Die deutschen Versicherer bevorzugen für den von ihnen vorgeschlagenen Fonds zur Abdeckung künftiger Pandemieverluste, an dem sich der Staat beteiligen soll, obligatorische Beiträge bestimmter Unternehmen statt freiwilliger Einzahlungen. Das erklärte Norbert Rollinger, Vorsitzender des Präsidialausschusses für Risikoschutz im Gesamtverband der Deutschen Versicherungswirtschaft (GDV), am Mittwoch bei einer Medienkonferenz.

Es bezeichnete es laut Bloomberg als wichtig, dass in dem Fonds über einen langen Zeitraum Gelder angesammelt werden, damit er bei einem Schadensfall auch eine gewisse Schlagkraft hat. Laut Rollinger, der auch die genossenschaftliche R+V Ver­si­che­rung führt, sind die Gespräche mit der Politik zum Aufbau eines Fonds allerdings noch nicht weit fortgeschritten. Momentan gehe es vor allem erst einmal um die Bewältigung der aktuellen Pandemie.
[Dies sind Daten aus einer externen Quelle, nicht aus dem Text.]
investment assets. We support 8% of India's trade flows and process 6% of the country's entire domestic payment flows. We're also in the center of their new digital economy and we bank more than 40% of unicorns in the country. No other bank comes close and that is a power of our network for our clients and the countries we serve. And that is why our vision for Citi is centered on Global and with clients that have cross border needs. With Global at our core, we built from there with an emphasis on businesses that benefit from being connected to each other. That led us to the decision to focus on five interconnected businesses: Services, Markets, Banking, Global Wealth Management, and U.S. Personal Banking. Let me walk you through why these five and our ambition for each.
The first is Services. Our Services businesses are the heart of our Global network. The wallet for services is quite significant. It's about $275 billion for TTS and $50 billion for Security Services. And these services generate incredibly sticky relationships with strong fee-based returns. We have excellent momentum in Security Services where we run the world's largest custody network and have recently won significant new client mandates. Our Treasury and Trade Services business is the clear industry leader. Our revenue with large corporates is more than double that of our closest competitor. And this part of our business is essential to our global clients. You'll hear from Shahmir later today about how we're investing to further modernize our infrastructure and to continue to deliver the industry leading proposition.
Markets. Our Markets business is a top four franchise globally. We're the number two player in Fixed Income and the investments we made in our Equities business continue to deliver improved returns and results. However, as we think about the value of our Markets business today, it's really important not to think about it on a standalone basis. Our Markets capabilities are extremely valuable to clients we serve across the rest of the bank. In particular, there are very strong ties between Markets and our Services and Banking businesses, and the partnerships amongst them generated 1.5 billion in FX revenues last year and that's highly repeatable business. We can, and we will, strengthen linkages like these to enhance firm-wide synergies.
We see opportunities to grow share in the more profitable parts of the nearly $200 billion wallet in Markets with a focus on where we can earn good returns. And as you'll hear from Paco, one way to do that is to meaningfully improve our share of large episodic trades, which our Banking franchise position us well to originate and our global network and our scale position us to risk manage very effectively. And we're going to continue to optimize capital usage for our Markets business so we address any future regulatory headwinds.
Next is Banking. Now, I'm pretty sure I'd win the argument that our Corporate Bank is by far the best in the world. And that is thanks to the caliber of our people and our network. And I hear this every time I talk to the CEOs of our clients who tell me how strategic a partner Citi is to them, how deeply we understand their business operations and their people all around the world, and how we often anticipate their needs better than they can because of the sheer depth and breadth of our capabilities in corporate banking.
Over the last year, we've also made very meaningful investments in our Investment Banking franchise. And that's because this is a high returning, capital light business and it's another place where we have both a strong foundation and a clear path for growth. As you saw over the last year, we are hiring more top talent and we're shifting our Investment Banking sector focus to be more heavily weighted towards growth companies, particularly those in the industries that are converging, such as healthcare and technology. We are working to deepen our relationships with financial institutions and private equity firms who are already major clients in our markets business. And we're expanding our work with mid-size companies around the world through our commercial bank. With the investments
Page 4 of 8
Der Verband hatte im vergangenen Jahr die Schaffung einer rechtlich eigenständigen Gesellschaft vorgeschlagen, mit der Kapital für künftige Pandemie-Risiken eingesammelt werden soll.

Verschiedene Schichten
“Die Absicherung der Risiken erfolgt dabei über vier Schichten – zunächst Erst- und Rückversicherer, dann der Kapitalmarkt über die Ausgabe von Pandemie-Bonds und schließlich würde der Staat einspringen“, erklärte Jörg Asmus­sen, heute Haupt­ge­schäfts­füh­rer des GDV, im vergangenen Juni in einem Interview mit Bloomberg News. Der Fonds solle staatliche Hilfen nicht ersetzen, sondern lediglich ergänzen. (aa)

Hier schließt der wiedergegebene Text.